◆ **What this task involves**: With the records in front of you, set every one of them down exactly.

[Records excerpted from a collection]
▼▼▼

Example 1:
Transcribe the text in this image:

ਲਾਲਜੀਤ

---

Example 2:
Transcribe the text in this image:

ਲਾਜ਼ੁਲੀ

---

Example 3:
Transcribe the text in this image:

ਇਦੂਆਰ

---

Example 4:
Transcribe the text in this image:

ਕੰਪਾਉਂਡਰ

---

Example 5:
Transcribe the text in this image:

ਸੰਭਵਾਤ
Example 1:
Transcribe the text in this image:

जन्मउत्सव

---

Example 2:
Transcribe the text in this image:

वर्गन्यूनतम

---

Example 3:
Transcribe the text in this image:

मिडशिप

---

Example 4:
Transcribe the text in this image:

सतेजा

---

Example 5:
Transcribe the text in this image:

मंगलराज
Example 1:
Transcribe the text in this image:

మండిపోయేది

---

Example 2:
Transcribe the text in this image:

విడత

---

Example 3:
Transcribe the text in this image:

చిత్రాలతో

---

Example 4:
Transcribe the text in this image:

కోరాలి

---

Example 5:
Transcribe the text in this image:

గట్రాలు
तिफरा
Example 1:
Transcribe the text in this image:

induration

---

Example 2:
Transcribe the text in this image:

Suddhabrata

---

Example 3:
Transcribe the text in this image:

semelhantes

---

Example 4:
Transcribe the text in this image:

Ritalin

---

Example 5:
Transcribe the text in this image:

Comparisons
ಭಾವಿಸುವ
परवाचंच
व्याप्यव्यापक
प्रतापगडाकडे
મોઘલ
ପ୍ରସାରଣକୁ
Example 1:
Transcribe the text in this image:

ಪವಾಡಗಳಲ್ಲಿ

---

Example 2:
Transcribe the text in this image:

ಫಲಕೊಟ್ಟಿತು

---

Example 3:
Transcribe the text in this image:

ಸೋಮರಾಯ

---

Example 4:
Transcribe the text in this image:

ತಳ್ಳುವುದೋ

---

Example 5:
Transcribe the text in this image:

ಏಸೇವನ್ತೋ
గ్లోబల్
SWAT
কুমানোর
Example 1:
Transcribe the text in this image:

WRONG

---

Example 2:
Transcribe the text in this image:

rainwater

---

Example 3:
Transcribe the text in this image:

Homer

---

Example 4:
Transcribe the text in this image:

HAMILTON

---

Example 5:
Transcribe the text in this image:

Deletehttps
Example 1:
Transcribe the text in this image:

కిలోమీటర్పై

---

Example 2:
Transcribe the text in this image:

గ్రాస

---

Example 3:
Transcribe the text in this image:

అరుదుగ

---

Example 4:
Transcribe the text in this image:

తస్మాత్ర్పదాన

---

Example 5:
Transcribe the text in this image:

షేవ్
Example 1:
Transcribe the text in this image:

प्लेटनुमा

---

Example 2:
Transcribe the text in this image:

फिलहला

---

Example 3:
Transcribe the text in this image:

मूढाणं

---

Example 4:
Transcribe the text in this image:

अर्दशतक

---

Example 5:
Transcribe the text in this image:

▲▲▲

◆ **Exercise output**:
Example 1:
Transcribe the text in this image:

ਲਾਲਜੀਤ

---

Example 2:
Transcribe the text in this image:

ਲਾਜ਼ੁਲੀ

---

Example 3:
Transcribe the text in this image:

ਇਦੂਆਰ

---

Example 4:
Transcribe the text in this image:

ਕੰਪਾਉਂਡਰ

---

Example 5:
Transcribe the text in this image:

ਸੰਭਵਾਤ
Example 1:
Transcribe the text in this image:

जन्मउत्सव

---

Example 2:
Transcribe the text in this image:

वर्गन्यूनतम

---

Example 3:
Transcribe the text in this image:

मिडशिप

---

Example 4:
Transcribe the text in this image:

सतेजा

---

Example 5:
Transcribe the text in this image:

मंगलराज
Example 1:
Transcribe the text in this image:

మండిపోయేది

---

Example 2:
Transcribe the text in this image:

విడత

---

Example 3:
Transcribe the text in this image:

చిత్రాలతో

---

Example 4:
Transcribe the text in this image:

కోరాలి

---

Example 5:
Transcribe the text in this image:

గట్రాలు
तिफरा
Example 1:
Transcribe the text in this image:

induration

---

Example 2:
Transcribe the text in this image:

Suddhabrata

---

Example 3:
Transcribe the text in this image:

semelhantes

---

Example 4:
Transcribe the text in this image:

Ritalin

---

Example 5:
Transcribe the text in this image:

Comparisons
ಭಾವಿಸುವ
परवाचंच
व्याप्यव्यापक
प्रतापगडाकडे
મોઘલ
ପ୍ରସାରଣକୁ
Example 1:
Transcribe the text in this image:

ಪವಾಡಗಳಲ್ಲಿ

---

Example 2:
Transcribe the text in this image:

ಫಲಕೊಟ್ಟಿತು

---

Example 3:
Transcribe the text in this image:

ಸೋಮರಾಯ

---

Example 4:
Transcribe the text in this image:

ತಳ್ಳುವುದೋ

---

Example 5:
Transcribe the text in this image:

ಏಸೇವನ್ತೋ
గ్లోబల్
SWAT
কুমানোর
Example 1:
Transcribe the text in this image:

WRONG

---

Example 2:
Transcribe the text in this image:

rainwater

---

Example 3:
Transcribe the text in this image:

Homer

---

Example 4:
Transcribe the text in this image:

HAMILTON

---

Example 5:
Transcribe the text in this image:

Deletehttps
Example 1:
Transcribe the text in this image:

కిలోమీటర్పై

---

Example 2:
Transcribe the text in this image:

గ్రాస

---

Example 3:
Transcribe the text in this image:

అరుదుగ

---

Example 4:
Transcribe the text in this image:

తస్మాత్ర్పదాన

---

Example 5:
Transcribe the text in this image:

షేవ్
Example 1:
Transcribe the text in this image:

प्लेटनुमा

---

Example 2:
Transcribe the text in this image:

फिलहला

---

Example 3:
Transcribe the text in this image:

मूढाणं

---

Example 4:
Transcribe the text in this image:

अर्दशतक

---

Example 5:
Transcribe the text in this image:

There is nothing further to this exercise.